*TASKS TO COMPLETE*
(a) Answer these questions from the Maysville Road passage:
(i) What was the Maysville population as of the 2000 Census?
(ii) How much stock in a private company was the federal government to buy under the Maysville Road Bill of 1830?
(iii) What was the vote in the House of Representatives on that bill?
(b) Extract the section of the Maysville Road passage starting at "The Maysville Road" and ending at "House of Representatives.", copying it word for word.

*EXCERPT*
--- --- ---
MAYSVILLE ROAD is a highway that runs through Mason County in the bluegrass country of northeastern Kentucky, and its namesake is a small town in that state along the Ohio River. As of the 2000 Census, the Maysville population was 7,323. The quietness of the road and the town whose name it bears would seem to cover the fact that that at one time, 177 years ago Maysville road played a role in a major battle over Congressional and Presidential power... a role that is fundamental in why Bush has the power to threaten a veto of Iraq withdrawal bills today.
The Maysville Road Bill of 1830 provided for the federal government to buy $150,000 in stock in a private company to fund a 60-mile road connecting the towns of Maysville and Lexington, an extension of the Cumberland and National Roads. Before the train and of course well before the automobile, roads and canals were important for the nation's commerce. Then, as now, roads bills provide jobs and money to districts and tend to be popular bills. The U.S. Congress passed the bill, with a 103 to 87 vote in the House of Representatives.
--- --- ---
*RAW DATA*
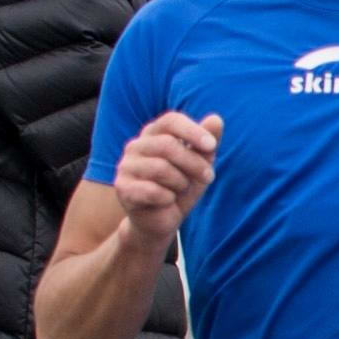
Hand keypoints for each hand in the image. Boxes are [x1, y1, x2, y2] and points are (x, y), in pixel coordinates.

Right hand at [109, 111, 217, 242]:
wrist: (162, 219)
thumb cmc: (181, 187)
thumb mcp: (200, 165)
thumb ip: (206, 144)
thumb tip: (216, 119)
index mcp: (154, 134)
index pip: (170, 120)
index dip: (192, 131)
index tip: (211, 146)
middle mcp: (136, 146)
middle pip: (168, 145)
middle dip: (195, 163)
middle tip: (208, 177)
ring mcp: (126, 166)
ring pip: (161, 168)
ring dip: (181, 183)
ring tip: (180, 189)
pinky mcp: (122, 187)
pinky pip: (153, 190)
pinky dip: (169, 198)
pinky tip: (167, 200)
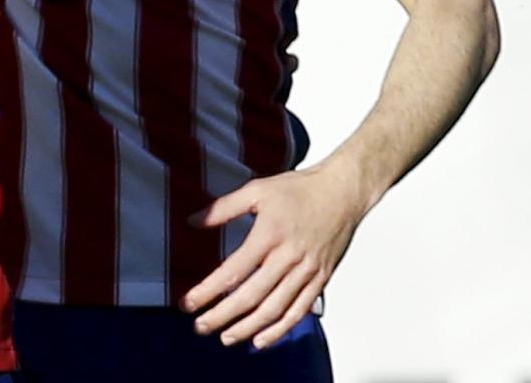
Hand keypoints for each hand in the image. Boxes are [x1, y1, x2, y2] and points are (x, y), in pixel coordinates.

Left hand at [179, 163, 372, 349]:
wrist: (342, 193)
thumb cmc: (299, 190)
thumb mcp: (256, 190)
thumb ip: (223, 208)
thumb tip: (193, 220)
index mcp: (269, 235)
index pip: (233, 271)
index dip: (208, 291)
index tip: (189, 303)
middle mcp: (288, 257)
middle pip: (251, 296)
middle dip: (223, 316)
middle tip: (201, 326)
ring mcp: (306, 271)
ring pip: (274, 309)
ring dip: (248, 327)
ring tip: (226, 337)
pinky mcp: (320, 280)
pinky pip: (298, 311)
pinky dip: (280, 329)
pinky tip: (261, 339)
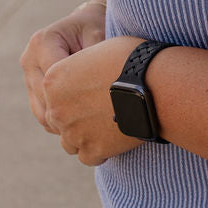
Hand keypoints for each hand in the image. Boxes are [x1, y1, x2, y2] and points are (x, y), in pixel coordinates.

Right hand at [20, 0, 108, 131]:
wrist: (84, 24)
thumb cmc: (95, 27)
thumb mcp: (100, 35)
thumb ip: (96, 57)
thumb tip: (102, 84)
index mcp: (42, 43)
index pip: (55, 79)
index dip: (77, 96)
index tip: (100, 108)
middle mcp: (29, 59)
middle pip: (45, 97)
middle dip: (70, 113)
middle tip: (97, 126)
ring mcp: (28, 75)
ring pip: (41, 110)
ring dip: (62, 123)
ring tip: (89, 129)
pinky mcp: (32, 88)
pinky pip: (42, 113)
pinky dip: (58, 122)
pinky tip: (80, 126)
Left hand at [43, 35, 147, 165]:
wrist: (155, 84)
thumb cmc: (132, 60)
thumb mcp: (98, 50)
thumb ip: (83, 66)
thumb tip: (88, 73)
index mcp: (53, 80)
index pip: (55, 94)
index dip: (73, 95)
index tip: (91, 94)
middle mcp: (56, 108)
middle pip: (59, 119)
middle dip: (76, 118)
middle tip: (100, 112)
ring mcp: (72, 132)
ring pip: (70, 142)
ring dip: (84, 137)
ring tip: (107, 128)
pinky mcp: (92, 150)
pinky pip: (88, 157)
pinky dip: (99, 152)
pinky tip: (113, 142)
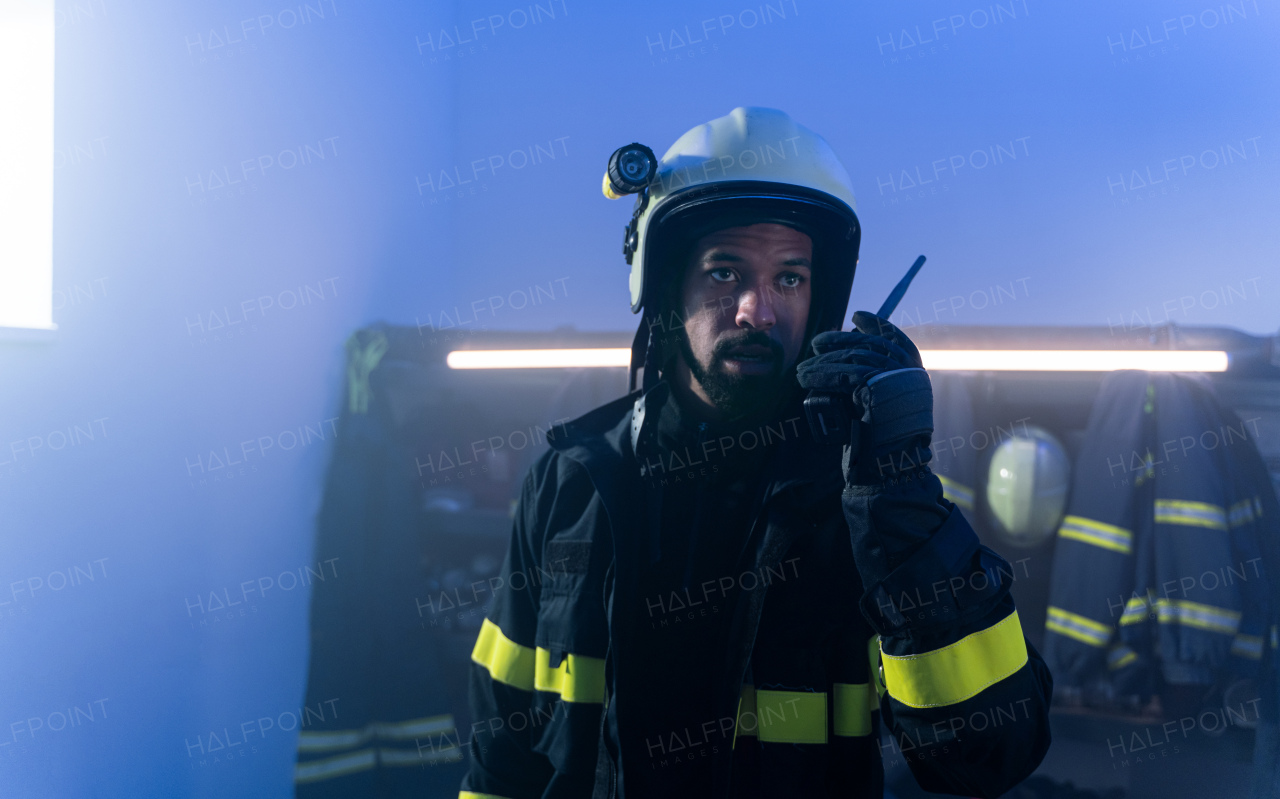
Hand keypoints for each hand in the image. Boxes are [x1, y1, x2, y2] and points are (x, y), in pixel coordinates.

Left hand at [797, 311, 933, 483]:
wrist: (887, 473)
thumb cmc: (878, 446)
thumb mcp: (878, 408)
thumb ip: (870, 384)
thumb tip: (843, 359)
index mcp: (915, 379)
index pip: (898, 342)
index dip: (878, 326)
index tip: (858, 318)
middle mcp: (911, 377)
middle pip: (872, 346)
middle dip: (842, 341)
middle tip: (817, 344)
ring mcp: (898, 382)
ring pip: (855, 359)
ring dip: (824, 362)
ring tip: (802, 371)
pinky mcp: (878, 391)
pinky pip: (844, 374)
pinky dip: (821, 374)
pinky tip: (807, 377)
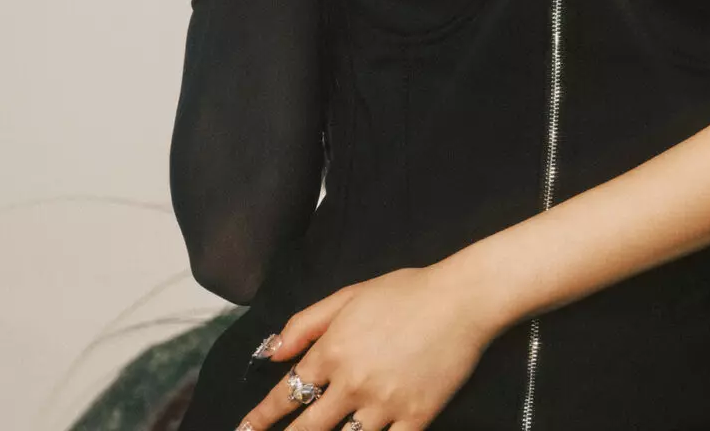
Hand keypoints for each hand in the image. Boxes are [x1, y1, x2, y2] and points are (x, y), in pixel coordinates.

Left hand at [236, 264, 503, 430]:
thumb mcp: (349, 295)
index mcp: (333, 351)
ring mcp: (385, 403)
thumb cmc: (407, 291)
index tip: (246, 429)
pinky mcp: (417, 416)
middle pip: (308, 429)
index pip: (286, 394)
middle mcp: (353, 382)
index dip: (260, 417)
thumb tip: (272, 353)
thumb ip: (305, 324)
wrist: (464, 299)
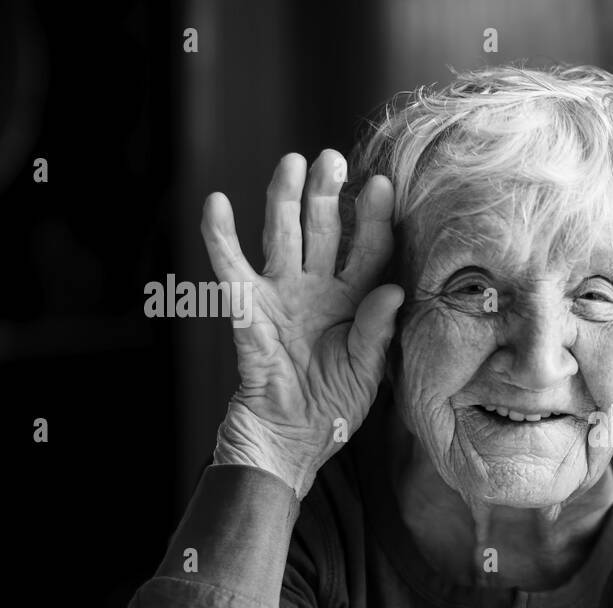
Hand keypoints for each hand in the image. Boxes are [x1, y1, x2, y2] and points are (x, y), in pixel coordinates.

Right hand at [200, 149, 401, 497]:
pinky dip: (220, 238)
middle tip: (333, 158)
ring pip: (282, 237)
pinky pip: (230, 270)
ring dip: (284, 200)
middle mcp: (317, 291)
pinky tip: (216, 203)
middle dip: (327, 195)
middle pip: (324, 232)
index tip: (382, 186)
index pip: (368, 252)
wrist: (289, 443)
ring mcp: (280, 296)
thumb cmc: (333, 408)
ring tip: (292, 163)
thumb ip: (377, 330)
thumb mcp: (367, 372)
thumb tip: (396, 289)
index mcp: (354, 303)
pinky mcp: (247, 312)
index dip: (374, 221)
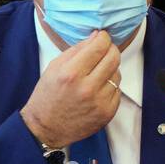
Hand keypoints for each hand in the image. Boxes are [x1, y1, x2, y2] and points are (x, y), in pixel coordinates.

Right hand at [21, 30, 121, 148]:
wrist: (47, 127)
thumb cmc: (48, 95)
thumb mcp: (54, 67)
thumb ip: (77, 50)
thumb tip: (97, 36)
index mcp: (71, 74)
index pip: (99, 47)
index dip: (104, 38)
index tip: (103, 37)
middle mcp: (87, 88)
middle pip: (114, 58)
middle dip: (111, 49)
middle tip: (105, 49)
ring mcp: (100, 102)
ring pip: (118, 74)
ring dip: (110, 69)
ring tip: (95, 74)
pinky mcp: (108, 112)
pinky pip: (118, 91)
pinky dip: (110, 87)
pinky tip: (97, 90)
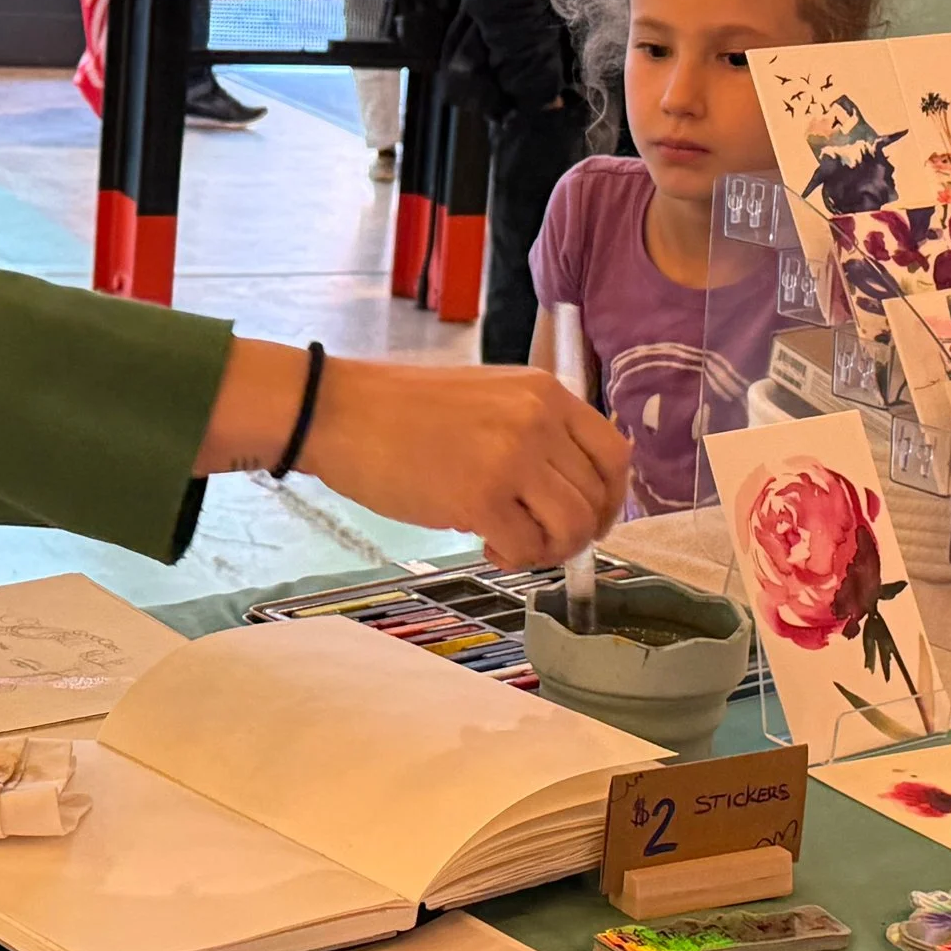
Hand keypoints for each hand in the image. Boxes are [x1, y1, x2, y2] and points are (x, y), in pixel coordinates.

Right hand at [193, 341, 630, 566]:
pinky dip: (513, 558)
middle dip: (576, 534)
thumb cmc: (399, 410)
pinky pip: (526, 547)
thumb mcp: (486, 399)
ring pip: (571, 527)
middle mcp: (537, 420)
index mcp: (544, 392)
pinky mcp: (480, 496)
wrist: (337, 411)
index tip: (589, 520)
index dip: (610, 499)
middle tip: (540, 543)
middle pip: (595, 497)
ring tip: (512, 546)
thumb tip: (566, 491)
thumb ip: (531, 431)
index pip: (613, 454)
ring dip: (548, 551)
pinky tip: (484, 544)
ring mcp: (511, 457)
--- --- ---
*SOLUTIONS BELOW*
(a)
(i) 7,323
(ii) $150,000
(iii) 103 to 87

(b)
The Maysville Road Bill of 1830 provided for the federal government to buy $150,000 in stock in a private company to fund a 60-mile road connecting the towns of Maysville and Lexington, an extension of the Cumberland and National Roads. Before the train and of course well before the automobile, roads and canals were important for the nation's commerce. Then, as now, roads bills provide jobs and money to districts and tend to be popular bills. The U.S. Congress passed the bill, with a 103 to 87 vote in the House of Representatives.